There has been no adequate showing that these car payments do not impose an undue hardship on her family, nor has there been any showing that reaffirmation, which could expose the debtor to a deficiency judgment sometime in the future, is in her best interest. In light of this debtor's present financial situation—which may indeed worsen—this Court has determined that the risk of the future loss of this car through repossession and the imposition of a deficiency judgment is too great a risk to allow her to take. The Court would hope that this creditor would not declare a default and seek to repossess this vehicle until the debtor has failed to make payments when due.

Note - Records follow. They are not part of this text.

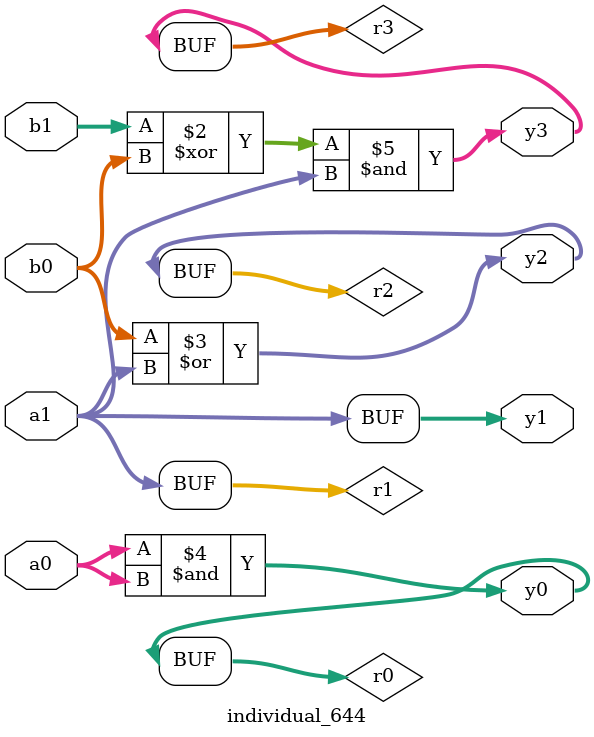
<source format=sv>
module individual_644(input logic [15:0] a1, input logic [15:0] a0, input logic [15:0] b1, input logic [15:0] b0, output logic [15:0] y3, output logic [15:0] y2, output logic [15:0] y1, output logic [15:0] y0);
logic [15:0] r0, r1, r2, r3; 
 always@(*) begin 
	 r0 = a0; r1 = a1; r2 = b0; r3 = b1; 
 	 r3  ^=  r2 ;
 	 r2  |=  a1 ;
 	 r0  &=  a0 ;
 	 r3  &=  r1 ;
 	 y3 = r3; y2 = r2; y1 = r1; y0 = r0; 
end
endmodule
</source>
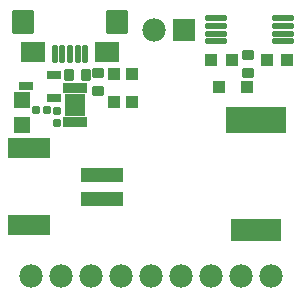
<source format=gbs>
G04 Layer_Color=16711935*
%FSLAX25Y25*%
%MOIN*%
G70*
G01*
G75*
G04:AMPARAMS|DCode=65|XSize=39.37mil|YSize=31.5mil|CornerRadius=2.66mil|HoleSize=0mil|Usage=FLASHONLY|Rotation=0.000|XOffset=0mil|YOffset=0mil|HoleType=Round|Shape=RoundedRectangle|*
%AMROUNDEDRECTD65*
21,1,0.03937,0.02618,0,0,0.0*
21,1,0.03406,0.03150,0,0,0.0*
1,1,0.00532,0.01703,-0.01309*
1,1,0.00532,-0.01703,-0.01309*
1,1,0.00532,-0.01703,0.01309*
1,1,0.00532,0.01703,0.01309*
%
%ADD65ROUNDEDRECTD65*%
%ADD73R,0.04343X0.03950*%
%ADD74C,0.07800*%
%ADD75R,0.07800X0.07800*%
%ADD76R,0.16548X0.07493*%
%ADD77R,0.20485X0.08674*%
%ADD78R,0.03950X0.04343*%
G04:AMPARAMS|DCode=79|XSize=43.31mil|YSize=39.37mil|CornerRadius=2.85mil|HoleSize=0mil|Usage=FLASHONLY|Rotation=90.000|XOffset=0mil|YOffset=0mil|HoleType=Round|Shape=RoundedRectangle|*
%AMROUNDEDRECTD79*
21,1,0.04331,0.03366,0,0,90.0*
21,1,0.03760,0.03937,0,0,90.0*
1,1,0.00571,0.01683,0.01880*
1,1,0.00571,0.01683,-0.01880*
1,1,0.00571,-0.01683,-0.01880*
1,1,0.00571,-0.01683,0.01880*
%
%ADD79ROUNDEDRECTD79*%
%ADD80O,0.07493X0.02178*%
G04:AMPARAMS|DCode=81|XSize=39.37mil|YSize=31.5mil|CornerRadius=2.66mil|HoleSize=0mil|Usage=FLASHONLY|Rotation=90.000|XOffset=0mil|YOffset=0mil|HoleType=Round|Shape=RoundedRectangle|*
%AMROUNDEDRECTD81*
21,1,0.03937,0.02618,0,0,90.0*
21,1,0.03406,0.03150,0,0,90.0*
1,1,0.00532,0.01309,0.01703*
1,1,0.00532,0.01309,-0.01703*
1,1,0.00532,-0.01309,-0.01703*
1,1,0.00532,-0.01309,0.01703*
%
%ADD81ROUNDEDRECTD81*%
%ADD82R,0.05524X0.05524*%
%ADD83R,0.04737X0.03162*%
G04:AMPARAMS|DCode=84|XSize=66.99mil|YSize=82.74mil|CornerRadius=3.58mil|HoleSize=0mil|Usage=FLASHONLY|Rotation=270.000|XOffset=0mil|YOffset=0mil|HoleType=Round|Shape=RoundedRectangle|*
%AMROUNDEDRECTD84*
21,1,0.06699,0.07559,0,0,270.0*
21,1,0.05984,0.08274,0,0,270.0*
1,1,0.00715,-0.03780,-0.02992*
1,1,0.00715,-0.03780,0.02992*
1,1,0.00715,0.03780,0.02992*
1,1,0.00715,0.03780,-0.02992*
%
%ADD84ROUNDEDRECTD84*%
G04:AMPARAMS|DCode=85|XSize=78.8mil|YSize=74.87mil|CornerRadius=3.77mil|HoleSize=0mil|Usage=FLASHONLY|Rotation=270.000|XOffset=0mil|YOffset=0mil|HoleType=Round|Shape=RoundedRectangle|*
%AMROUNDEDRECTD85*
21,1,0.07880,0.06732,0,0,270.0*
21,1,0.07126,0.07487,0,0,270.0*
1,1,0.00754,-0.03366,-0.03563*
1,1,0.00754,-0.03366,0.03563*
1,1,0.00754,0.03366,0.03563*
1,1,0.00754,0.03366,-0.03563*
%
%ADD85ROUNDEDRECTD85*%
G04:AMPARAMS|DCode=86|XSize=57.15mil|YSize=19.75mil|CornerRadius=2.39mil|HoleSize=0mil|Usage=FLASHONLY|Rotation=270.000|XOffset=0mil|YOffset=0mil|HoleType=Round|Shape=RoundedRectangle|*
%AMROUNDEDRECTD86*
21,1,0.05715,0.01496,0,0,270.0*
21,1,0.05236,0.01975,0,0,270.0*
1,1,0.00479,-0.00748,-0.02618*
1,1,0.00479,-0.00748,0.02618*
1,1,0.00479,0.00748,0.02618*
1,1,0.00479,0.00748,-0.02618*
%
%ADD86ROUNDEDRECTD86*%
G04:AMPARAMS|DCode=87|XSize=23.69mil|YSize=27.62mil|CornerRadius=2.49mil|HoleSize=0mil|Usage=FLASHONLY|Rotation=180.000|XOffset=0mil|YOffset=0mil|HoleType=Round|Shape=RoundedRectangle|*
%AMROUNDEDRECTD87*
21,1,0.02369,0.02264,0,0,180.0*
21,1,0.01870,0.02762,0,0,180.0*
1,1,0.00498,-0.00935,0.01132*
1,1,0.00498,0.00935,0.01132*
1,1,0.00498,0.00935,-0.01132*
1,1,0.00498,-0.00935,-0.01132*
%
%ADD87ROUNDEDRECTD87*%
G04:AMPARAMS|DCode=88|XSize=23.69mil|YSize=27.62mil|CornerRadius=2.49mil|HoleSize=0mil|Usage=FLASHONLY|Rotation=90.000|XOffset=0mil|YOffset=0mil|HoleType=Round|Shape=RoundedRectangle|*
%AMROUNDEDRECTD88*
21,1,0.02369,0.02264,0,0,90.0*
21,1,0.01870,0.02762,0,0,90.0*
1,1,0.00498,0.01132,0.00935*
1,1,0.00498,0.01132,-0.00935*
1,1,0.00498,-0.01132,-0.00935*
1,1,0.00498,-0.01132,0.00935*
%
%ADD88ROUNDEDRECTD88*%
%ADD89R,0.01981X0.03753*%
%ADD90R,0.06509X0.07690*%
%ADD91R,0.14186X0.04737*%
%ADD92R,0.14186X0.06706*%
D65*
X80500Y80653D02*
D03*
Y74747D02*
D03*
X30400Y68747D02*
D03*
Y74653D02*
D03*
D73*
X41700Y65245D02*
D03*
Y74300D02*
D03*
X35700Y65245D02*
D03*
Y74300D02*
D03*
D74*
X8000Y7000D02*
D03*
X18000D02*
D03*
X28000D02*
D03*
X38000D02*
D03*
X48000D02*
D03*
X58000D02*
D03*
X68000D02*
D03*
X78000D02*
D03*
X88000D02*
D03*
X49100Y89100D02*
D03*
D75*
X59100D02*
D03*
D76*
X83000Y22386D02*
D03*
D77*
Y59000D02*
D03*
D78*
X79855Y70100D02*
D03*
X70800D02*
D03*
D79*
X74847Y79000D02*
D03*
X68154D02*
D03*
X93247Y79100D02*
D03*
X86554D02*
D03*
D80*
X92120Y93039D02*
D03*
Y90479D02*
D03*
Y87920D02*
D03*
Y85361D02*
D03*
X69679Y93039D02*
D03*
Y90479D02*
D03*
Y87920D02*
D03*
Y85361D02*
D03*
D81*
X20547Y74200D02*
D03*
X26453D02*
D03*
D82*
X5000Y65634D02*
D03*
Y57366D02*
D03*
D83*
X6276Y70300D02*
D03*
X15724Y66560D02*
D03*
Y74040D02*
D03*
D84*
X33205Y81764D02*
D03*
X8795D02*
D03*
D85*
X5252Y91606D02*
D03*
X36748D02*
D03*
D86*
X26118Y80976D02*
D03*
X23559D02*
D03*
X21000D02*
D03*
X18441D02*
D03*
X15882D02*
D03*
D87*
X16700Y58232D02*
D03*
Y62169D02*
D03*
D88*
X9532Y62300D02*
D03*
X13468D02*
D03*
D89*
X19747Y69909D02*
D03*
X21716D02*
D03*
X23684D02*
D03*
X25653D02*
D03*
Y58491D02*
D03*
X23684D02*
D03*
X21716D02*
D03*
X19747D02*
D03*
D90*
X22700Y64200D02*
D03*
D91*
X31663Y32864D02*
D03*
Y40737D02*
D03*
D92*
X7451Y24005D02*
D03*
Y49596D02*
D03*
M02*

</source>
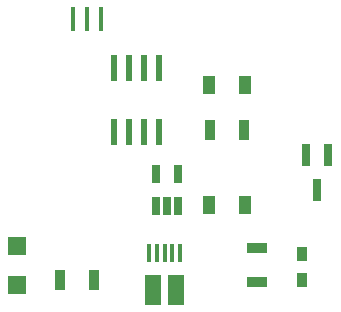
<source format=gbr>
G04 #@! TF.FileFunction,Paste,Top*
%FSLAX46Y46*%
G04 Gerber Fmt 4.6, Leading zero omitted, Abs format (unit mm)*
G04 Created by KiCad (PCBNEW 4.0.7) date 02/24/18 14:09:27*
%MOMM*%
%LPD*%
G01*
G04 APERTURE LIST*
%ADD10C,0.100000*%
%ADD11R,1.000000X1.600000*%
%ADD12R,0.650000X1.560000*%
%ADD13R,0.400000X1.650000*%
%ADD14R,1.430000X2.500000*%
%ADD15R,0.800000X1.900000*%
%ADD16R,0.900000X1.700000*%
%ADD17R,1.700000X0.900000*%
%ADD18R,0.400000X2.100000*%
%ADD19R,0.480000X2.200000*%
%ADD20R,1.500000X1.500000*%
%ADD21R,0.900000X1.200000*%
G04 APERTURE END LIST*
D10*
D11*
X163600000Y-124460000D03*
X166600000Y-124460000D03*
X163600000Y-114300000D03*
X166600000Y-114300000D03*
D12*
X159070000Y-124540000D03*
X160020000Y-124540000D03*
X160970000Y-124540000D03*
X160970000Y-121840000D03*
X159070000Y-121840000D03*
D13*
X158530000Y-128500000D03*
X159180000Y-128500000D03*
X159830000Y-128500000D03*
X160480000Y-128500000D03*
X161130000Y-128500000D03*
D14*
X158870000Y-131620000D03*
X160790000Y-131620000D03*
D15*
X173670000Y-120190000D03*
X171770000Y-120190000D03*
X172720000Y-123190000D03*
D16*
X153850000Y-130810000D03*
X150950000Y-130810000D03*
X163650000Y-118110000D03*
X166550000Y-118110000D03*
D17*
X167640000Y-128090000D03*
X167640000Y-130990000D03*
D18*
X152032000Y-108712000D03*
X153232000Y-108712000D03*
X154432000Y-108712000D03*
D19*
X159371624Y-118265776D03*
X159371624Y-112865776D03*
X158101624Y-118265776D03*
X158101624Y-112865776D03*
X156831624Y-118265776D03*
X156831624Y-112865776D03*
X155561624Y-118265776D03*
X155561624Y-112865776D03*
D20*
X147320000Y-131190000D03*
X147320000Y-127890000D03*
D21*
X171450000Y-128610000D03*
X171450000Y-130810000D03*
M02*

</source>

Nevertheless, that risk is preferable to the situation in which she becomes unable to make those payments, loses the car and still remains indebted to GMAC for any deficiency. In enacting the Bankruptcy Code, Congress has placed the responsibility for the balancing of risks upon the Bankruptcy Court. These determinations are frequently difficult and are in opposition to the desires of both the creditor and the debtor, but they must be made. The motion for consideration is DENIED.
IT IS SO ORDERED.
Black's Law Dictionary 967 (rev. 5th Ed.1979).